Exercise brief: Write out the part of the police medal text from "The medal is" to "police service counts." word for word.
──────── Document extract
The Colonial Police Long Service Medal was established in 1934 to recognise long service in the police forces of the colonies and overseas territories of the United Kingdom. On 10 April 2012 the medal became known as the Overseas Territories Police Long Service Medal.

==History==
The medal was originally established on 23 March 1934 as the Colonial Police and Fire Brigade Long Service Medal. A new Royal Warrant issued on 21 March 1956 provided for separate Colonial Police and Fire Brigade medals under their own warrants, with the name of medal changing to Colonial Police Long Service Medal. The name was again changed in 2012 to the Overseas Territories Police Long Service Medal. This reflected the change in the way Britain's remaining colonies were described, they being classed as 'Overseas Territories' from 2002.

The medal is awarded for 18 years full-time, continuous and efficient service in the Police Force of any British Colony or Overseas Territory. Service in more than one colony can qualify, as can previous service in any police force entitled to the Police Long Service and Good Conduct Medal, while excluding any service for which this medal has already been awarded. Compulsory service in the British armed forces or Merchant Navy which interrupted, and was continuous with, qualifying police service counts.
────────────────
──────── Entries provided
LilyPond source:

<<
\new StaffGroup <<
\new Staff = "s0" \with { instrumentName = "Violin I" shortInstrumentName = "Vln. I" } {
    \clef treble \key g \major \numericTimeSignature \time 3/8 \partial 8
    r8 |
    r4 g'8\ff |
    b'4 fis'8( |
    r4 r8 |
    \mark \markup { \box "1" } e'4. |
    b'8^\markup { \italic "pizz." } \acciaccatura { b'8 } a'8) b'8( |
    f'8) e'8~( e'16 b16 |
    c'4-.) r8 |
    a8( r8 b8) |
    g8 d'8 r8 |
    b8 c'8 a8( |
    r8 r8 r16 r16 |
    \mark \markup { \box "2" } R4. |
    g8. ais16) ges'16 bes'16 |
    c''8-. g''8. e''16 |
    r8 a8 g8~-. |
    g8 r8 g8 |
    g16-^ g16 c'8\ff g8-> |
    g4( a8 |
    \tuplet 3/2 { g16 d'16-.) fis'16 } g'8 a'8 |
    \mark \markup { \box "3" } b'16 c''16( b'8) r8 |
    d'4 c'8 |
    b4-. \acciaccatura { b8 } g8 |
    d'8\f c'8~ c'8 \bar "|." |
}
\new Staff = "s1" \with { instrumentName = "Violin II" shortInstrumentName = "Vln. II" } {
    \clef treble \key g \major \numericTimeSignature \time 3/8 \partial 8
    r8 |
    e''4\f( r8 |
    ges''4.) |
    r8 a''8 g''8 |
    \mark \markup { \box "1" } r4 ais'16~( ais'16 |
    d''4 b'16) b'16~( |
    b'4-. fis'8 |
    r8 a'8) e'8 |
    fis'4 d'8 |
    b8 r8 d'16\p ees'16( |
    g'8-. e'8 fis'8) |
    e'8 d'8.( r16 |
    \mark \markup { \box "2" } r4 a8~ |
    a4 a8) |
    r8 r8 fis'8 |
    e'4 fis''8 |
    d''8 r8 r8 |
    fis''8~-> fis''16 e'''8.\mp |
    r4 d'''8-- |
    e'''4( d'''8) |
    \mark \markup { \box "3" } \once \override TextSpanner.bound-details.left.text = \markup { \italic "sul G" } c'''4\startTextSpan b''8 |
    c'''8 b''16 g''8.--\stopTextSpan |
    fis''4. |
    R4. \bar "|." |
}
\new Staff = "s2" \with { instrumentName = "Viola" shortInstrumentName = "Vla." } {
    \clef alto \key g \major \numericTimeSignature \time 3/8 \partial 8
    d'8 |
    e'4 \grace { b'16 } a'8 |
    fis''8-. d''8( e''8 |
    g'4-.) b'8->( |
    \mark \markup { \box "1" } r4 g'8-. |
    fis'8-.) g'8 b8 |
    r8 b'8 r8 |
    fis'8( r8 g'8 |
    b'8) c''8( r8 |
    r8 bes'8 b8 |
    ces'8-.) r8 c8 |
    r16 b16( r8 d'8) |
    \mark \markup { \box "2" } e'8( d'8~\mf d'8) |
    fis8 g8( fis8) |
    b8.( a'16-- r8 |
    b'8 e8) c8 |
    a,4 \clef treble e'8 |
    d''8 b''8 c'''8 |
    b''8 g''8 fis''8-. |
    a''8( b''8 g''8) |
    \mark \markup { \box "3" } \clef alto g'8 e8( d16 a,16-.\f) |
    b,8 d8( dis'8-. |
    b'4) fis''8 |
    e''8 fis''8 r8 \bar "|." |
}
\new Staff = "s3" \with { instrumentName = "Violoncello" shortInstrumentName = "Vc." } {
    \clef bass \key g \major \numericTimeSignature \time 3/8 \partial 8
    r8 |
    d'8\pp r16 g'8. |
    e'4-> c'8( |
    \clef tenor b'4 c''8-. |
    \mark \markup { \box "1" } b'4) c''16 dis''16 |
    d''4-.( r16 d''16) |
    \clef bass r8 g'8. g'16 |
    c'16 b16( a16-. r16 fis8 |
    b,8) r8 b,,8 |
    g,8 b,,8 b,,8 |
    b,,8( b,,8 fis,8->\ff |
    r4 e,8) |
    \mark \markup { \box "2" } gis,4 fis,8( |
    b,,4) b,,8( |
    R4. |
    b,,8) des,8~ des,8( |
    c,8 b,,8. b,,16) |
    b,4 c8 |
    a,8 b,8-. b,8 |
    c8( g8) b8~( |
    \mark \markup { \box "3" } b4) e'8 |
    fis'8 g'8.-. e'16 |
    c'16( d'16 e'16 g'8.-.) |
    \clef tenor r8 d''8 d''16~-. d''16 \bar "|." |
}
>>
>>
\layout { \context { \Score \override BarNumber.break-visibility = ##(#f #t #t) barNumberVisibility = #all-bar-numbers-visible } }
────────────────
Problem solution:
The medal is awarded for 18 years full-time, continuous and efficient service in the Police Force of any British Colony or Overseas Territory. Service in more than one colony can qualify, as can previous service in any police force entitled to the Police Long Service and Good Conduct Medal, while excluding any service for which this medal has already been awarded. Compulsory service in the British armed forces or Merchant Navy which interrupted, and was continuous with, qualifying police service counts.